Instructions to follow
The response must contain every line from the records below that has "lights".

----------

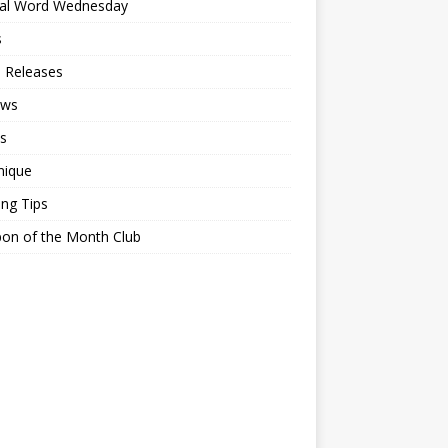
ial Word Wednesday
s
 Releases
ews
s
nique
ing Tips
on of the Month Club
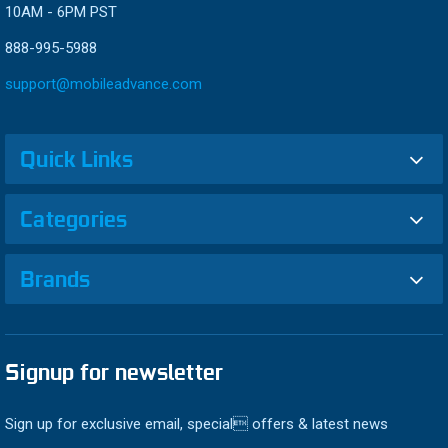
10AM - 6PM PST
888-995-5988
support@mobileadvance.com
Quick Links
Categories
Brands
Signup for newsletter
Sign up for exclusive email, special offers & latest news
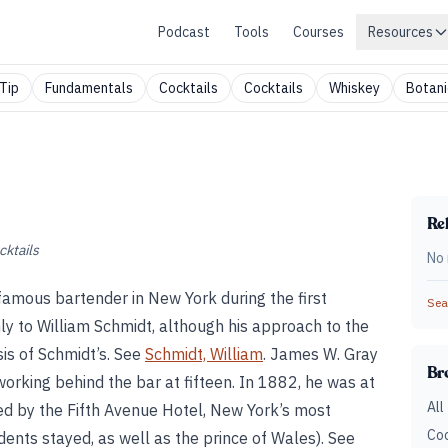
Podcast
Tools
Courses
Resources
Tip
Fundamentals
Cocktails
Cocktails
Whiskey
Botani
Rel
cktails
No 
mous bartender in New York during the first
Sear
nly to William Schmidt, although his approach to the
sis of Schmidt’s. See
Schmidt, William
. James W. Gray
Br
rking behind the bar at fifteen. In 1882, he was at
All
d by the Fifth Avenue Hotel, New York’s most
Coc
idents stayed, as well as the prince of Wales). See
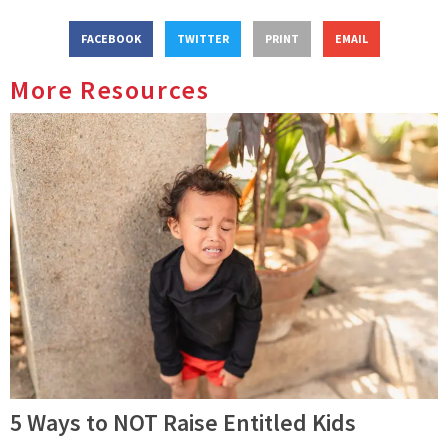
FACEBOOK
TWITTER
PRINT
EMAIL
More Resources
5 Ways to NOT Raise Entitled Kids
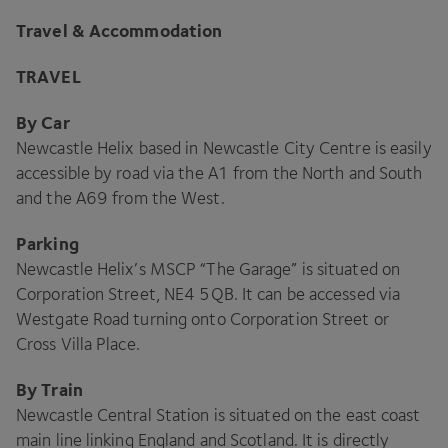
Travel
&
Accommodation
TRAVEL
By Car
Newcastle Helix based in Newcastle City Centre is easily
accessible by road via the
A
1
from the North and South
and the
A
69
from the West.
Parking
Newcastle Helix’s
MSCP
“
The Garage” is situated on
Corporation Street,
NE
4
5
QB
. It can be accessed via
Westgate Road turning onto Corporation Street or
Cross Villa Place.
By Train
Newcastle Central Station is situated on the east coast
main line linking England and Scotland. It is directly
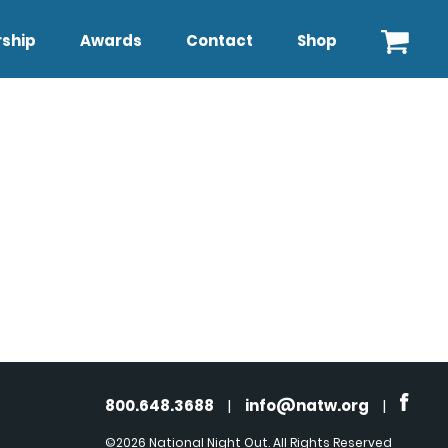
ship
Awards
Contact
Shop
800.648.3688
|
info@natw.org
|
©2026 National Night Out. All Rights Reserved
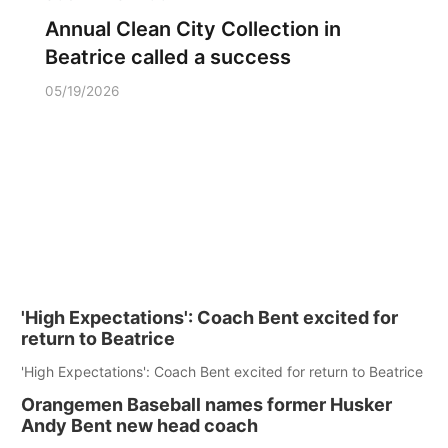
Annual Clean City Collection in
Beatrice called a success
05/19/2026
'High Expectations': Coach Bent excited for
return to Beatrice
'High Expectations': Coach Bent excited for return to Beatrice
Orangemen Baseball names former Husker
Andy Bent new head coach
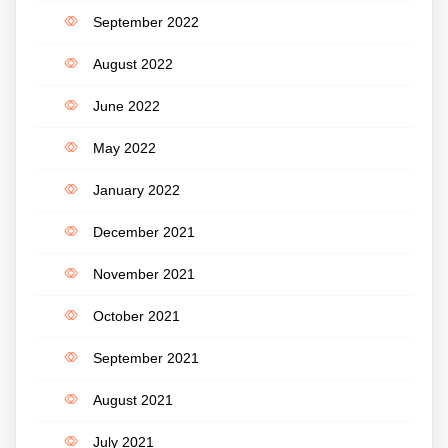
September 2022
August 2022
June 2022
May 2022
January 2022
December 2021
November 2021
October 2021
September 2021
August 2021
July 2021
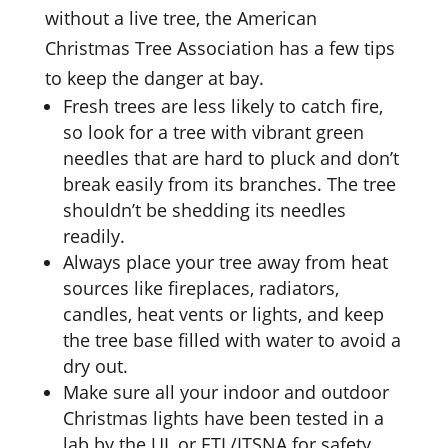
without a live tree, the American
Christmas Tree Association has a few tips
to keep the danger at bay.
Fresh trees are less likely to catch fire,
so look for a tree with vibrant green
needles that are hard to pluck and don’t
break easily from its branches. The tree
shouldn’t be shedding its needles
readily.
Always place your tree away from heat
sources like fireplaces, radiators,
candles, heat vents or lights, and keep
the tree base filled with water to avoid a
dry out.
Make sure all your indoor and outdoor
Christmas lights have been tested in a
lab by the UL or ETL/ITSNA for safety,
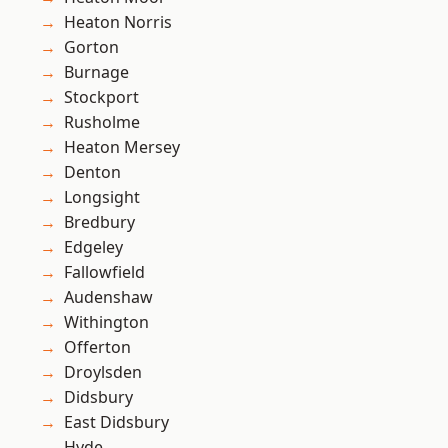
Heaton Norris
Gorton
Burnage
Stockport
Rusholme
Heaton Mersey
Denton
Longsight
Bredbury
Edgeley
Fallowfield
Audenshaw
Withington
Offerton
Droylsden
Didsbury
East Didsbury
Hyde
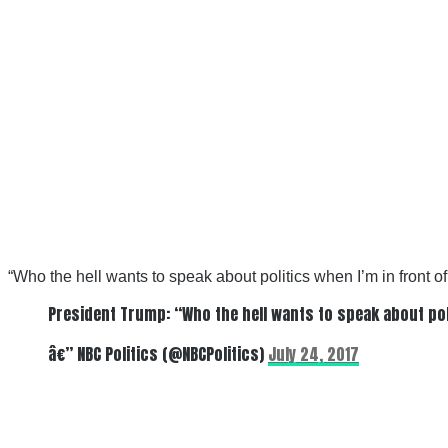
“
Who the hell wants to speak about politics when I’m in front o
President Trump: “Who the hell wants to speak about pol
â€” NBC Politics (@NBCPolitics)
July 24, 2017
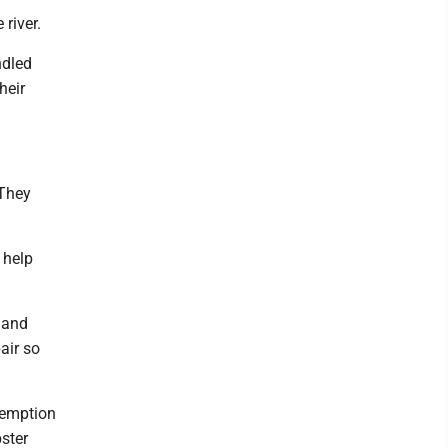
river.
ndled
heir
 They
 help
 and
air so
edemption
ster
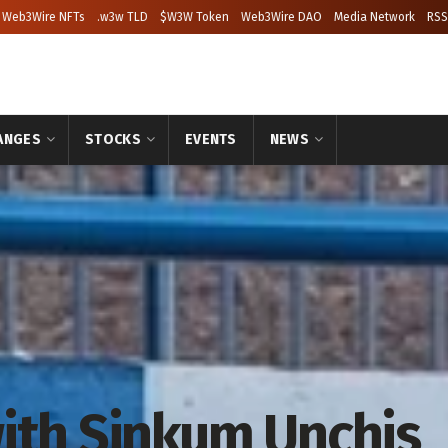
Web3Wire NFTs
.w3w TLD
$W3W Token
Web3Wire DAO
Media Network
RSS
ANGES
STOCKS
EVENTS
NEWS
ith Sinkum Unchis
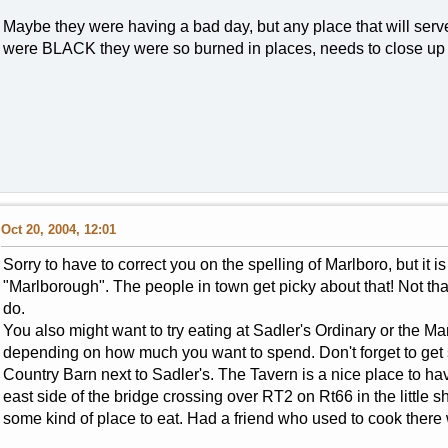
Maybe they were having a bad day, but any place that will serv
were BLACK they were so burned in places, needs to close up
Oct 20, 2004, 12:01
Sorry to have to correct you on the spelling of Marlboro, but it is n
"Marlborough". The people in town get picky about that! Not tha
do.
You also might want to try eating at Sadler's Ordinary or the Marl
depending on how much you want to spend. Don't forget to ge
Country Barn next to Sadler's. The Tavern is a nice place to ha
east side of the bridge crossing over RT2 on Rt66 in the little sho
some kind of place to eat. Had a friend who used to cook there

----------

Solution below
candles, heat vents or lights, and keep
Christmas lights have been tested in a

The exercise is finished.